In the aftermath of two deadly bombings that targeted Coptic Christian churches in Egypt on Palm Sunday, the Egyptian Christian community was left reeling.

Two suicide bomber attacks were carried out on Palm Sunday, a holy Christian holiday, which resulted in at least 44 people dead and left countless more injured. The attacks took place just hours apart, one in Tanta and the other at St. Mark’s Cathedral in Alexandria, Egypt. The attacks were claimed by the Islamic State group, and both bombings were said to have been timed to impact the greatest number of churchgoers.

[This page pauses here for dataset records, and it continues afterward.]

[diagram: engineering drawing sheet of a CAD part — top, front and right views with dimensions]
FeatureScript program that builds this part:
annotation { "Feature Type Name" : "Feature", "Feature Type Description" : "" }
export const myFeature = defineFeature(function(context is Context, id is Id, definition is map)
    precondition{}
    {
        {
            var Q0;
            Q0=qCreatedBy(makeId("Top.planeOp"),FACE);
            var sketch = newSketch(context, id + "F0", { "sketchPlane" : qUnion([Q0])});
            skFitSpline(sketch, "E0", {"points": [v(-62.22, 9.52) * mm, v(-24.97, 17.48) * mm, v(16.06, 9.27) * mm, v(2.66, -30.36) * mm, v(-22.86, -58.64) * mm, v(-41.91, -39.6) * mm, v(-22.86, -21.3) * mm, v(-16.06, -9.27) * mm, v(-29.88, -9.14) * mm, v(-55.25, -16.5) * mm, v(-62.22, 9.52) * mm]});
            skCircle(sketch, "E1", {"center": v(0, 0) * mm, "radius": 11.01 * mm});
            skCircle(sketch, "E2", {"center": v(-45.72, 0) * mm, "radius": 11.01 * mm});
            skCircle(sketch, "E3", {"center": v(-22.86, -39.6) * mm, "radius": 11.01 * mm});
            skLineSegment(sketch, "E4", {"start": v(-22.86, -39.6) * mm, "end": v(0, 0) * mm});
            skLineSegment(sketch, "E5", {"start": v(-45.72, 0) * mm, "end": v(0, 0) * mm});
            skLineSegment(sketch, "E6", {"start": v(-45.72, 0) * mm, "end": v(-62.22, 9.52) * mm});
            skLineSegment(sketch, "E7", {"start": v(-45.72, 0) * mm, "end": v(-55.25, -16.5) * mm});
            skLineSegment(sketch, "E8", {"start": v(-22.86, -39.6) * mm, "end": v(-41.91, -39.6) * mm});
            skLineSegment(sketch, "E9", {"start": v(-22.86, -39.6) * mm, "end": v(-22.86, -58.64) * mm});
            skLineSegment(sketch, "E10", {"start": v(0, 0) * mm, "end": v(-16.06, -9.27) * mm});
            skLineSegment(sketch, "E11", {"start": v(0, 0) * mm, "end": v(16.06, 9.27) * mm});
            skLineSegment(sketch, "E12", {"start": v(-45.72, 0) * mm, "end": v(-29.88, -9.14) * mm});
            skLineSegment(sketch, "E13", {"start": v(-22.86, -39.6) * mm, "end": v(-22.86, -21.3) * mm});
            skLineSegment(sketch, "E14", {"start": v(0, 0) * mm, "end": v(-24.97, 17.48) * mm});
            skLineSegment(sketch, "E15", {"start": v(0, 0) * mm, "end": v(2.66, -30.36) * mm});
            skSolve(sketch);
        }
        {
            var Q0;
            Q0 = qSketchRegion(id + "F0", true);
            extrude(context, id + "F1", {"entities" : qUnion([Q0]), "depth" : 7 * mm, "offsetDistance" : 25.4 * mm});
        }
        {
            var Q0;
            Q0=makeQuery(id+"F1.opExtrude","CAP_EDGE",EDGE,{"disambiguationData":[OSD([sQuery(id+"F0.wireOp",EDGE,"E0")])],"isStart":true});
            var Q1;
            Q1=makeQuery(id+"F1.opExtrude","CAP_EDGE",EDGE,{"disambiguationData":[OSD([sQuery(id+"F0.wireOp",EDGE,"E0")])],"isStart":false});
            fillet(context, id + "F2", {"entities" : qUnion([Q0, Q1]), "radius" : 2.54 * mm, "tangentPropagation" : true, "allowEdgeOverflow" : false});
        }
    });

The attack at St. Mark’s Cathedral took place just outside of the entrance to the church and occurred during a Palm Sunday service given by the head of the Egyptian Christian community, Coptic Pope Tawadros II, the New York Times reported.

The second attack occurred inside of St. George’s church located in Tanta, where the attacker detonated a bomb from the front pews of the church. The attacks commenced during one of the holiest weeks on the Christian calendar.

The gruesome bombings have left the Coptic Christian community in fear for their safety, especially in the week ahead. Easter is scheduled for this Sunday — exactly one week after Palm Sunday — another significant religious date that ISIS could use as motivation to launch another attack against Christians.

Despite heightened security detail around St. George's church, the suicide bomber managed to sneak past the security and a metal detector.

“It feels so scary at the moment, the picture is very grim,” Ishak Ibrahim, a Coptic Christian, told BBC News Monday. “If the Coptic Pope [Tawadros II, head of the Egyptian Christian Community] has been targeted, how can Christians feel safe? The message sent out to Christians is that you are vulnerable wherever and whenever.”

Coptic Pope Tawadros II was expected to meet with Pope Francis during Pope Francis’s visit to Egypt later this month.

Coptic Christians account for the majority of Christians in Egypt, and the community has been the target of sectarian violence over the years, according to CNN.